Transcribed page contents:
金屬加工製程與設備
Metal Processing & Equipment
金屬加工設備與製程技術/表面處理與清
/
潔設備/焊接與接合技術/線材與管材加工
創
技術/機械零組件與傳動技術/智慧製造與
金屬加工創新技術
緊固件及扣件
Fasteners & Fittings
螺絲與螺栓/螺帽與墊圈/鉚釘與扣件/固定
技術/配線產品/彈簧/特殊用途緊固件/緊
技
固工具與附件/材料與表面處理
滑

==

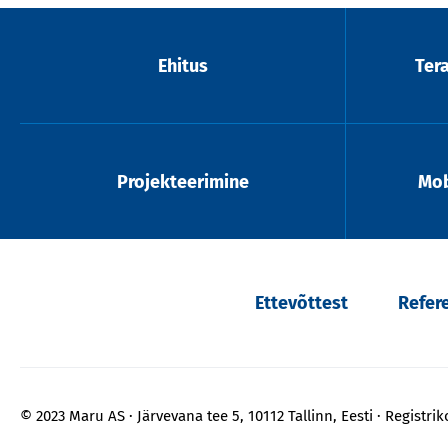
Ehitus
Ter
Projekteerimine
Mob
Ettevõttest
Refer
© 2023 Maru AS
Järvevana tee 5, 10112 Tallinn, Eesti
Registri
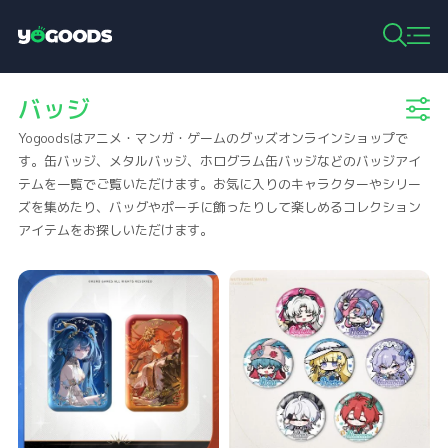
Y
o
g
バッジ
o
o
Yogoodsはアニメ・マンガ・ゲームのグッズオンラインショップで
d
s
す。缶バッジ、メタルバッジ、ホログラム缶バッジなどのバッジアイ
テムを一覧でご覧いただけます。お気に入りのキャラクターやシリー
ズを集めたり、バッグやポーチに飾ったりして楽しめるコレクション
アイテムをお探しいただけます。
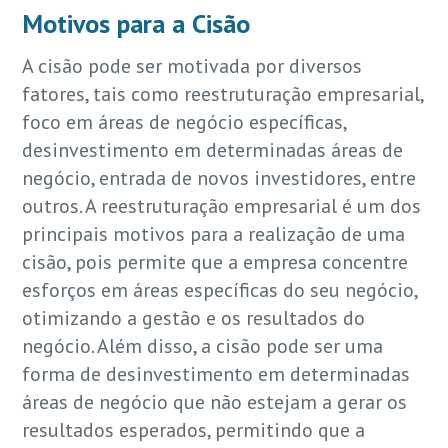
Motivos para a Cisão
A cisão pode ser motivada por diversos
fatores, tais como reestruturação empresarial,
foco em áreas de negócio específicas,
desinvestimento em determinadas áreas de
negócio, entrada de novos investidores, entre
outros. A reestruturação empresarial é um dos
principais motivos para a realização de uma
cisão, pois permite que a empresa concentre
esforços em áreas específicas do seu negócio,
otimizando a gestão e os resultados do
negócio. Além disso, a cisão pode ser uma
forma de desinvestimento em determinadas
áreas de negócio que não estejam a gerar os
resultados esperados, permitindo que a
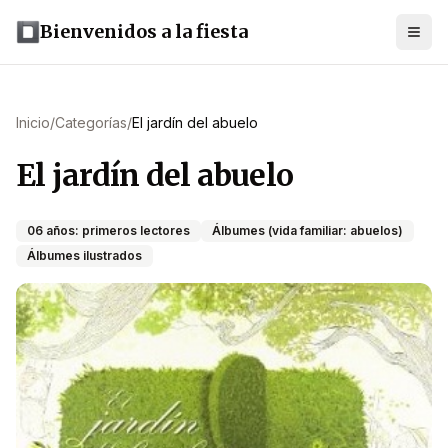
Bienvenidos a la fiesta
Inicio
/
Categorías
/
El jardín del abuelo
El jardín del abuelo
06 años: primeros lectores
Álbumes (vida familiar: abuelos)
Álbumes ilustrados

**Exercise prompt**: Lines that hold "áreas" are the ones to copy, so pick each out from the data.

**Exercise answer**:
foco em áreas de negócio específicas,
desinvestimento em determinadas áreas de
esforços em áreas específicas do seu negócio,
áreas de negócio que não estejam a gerar os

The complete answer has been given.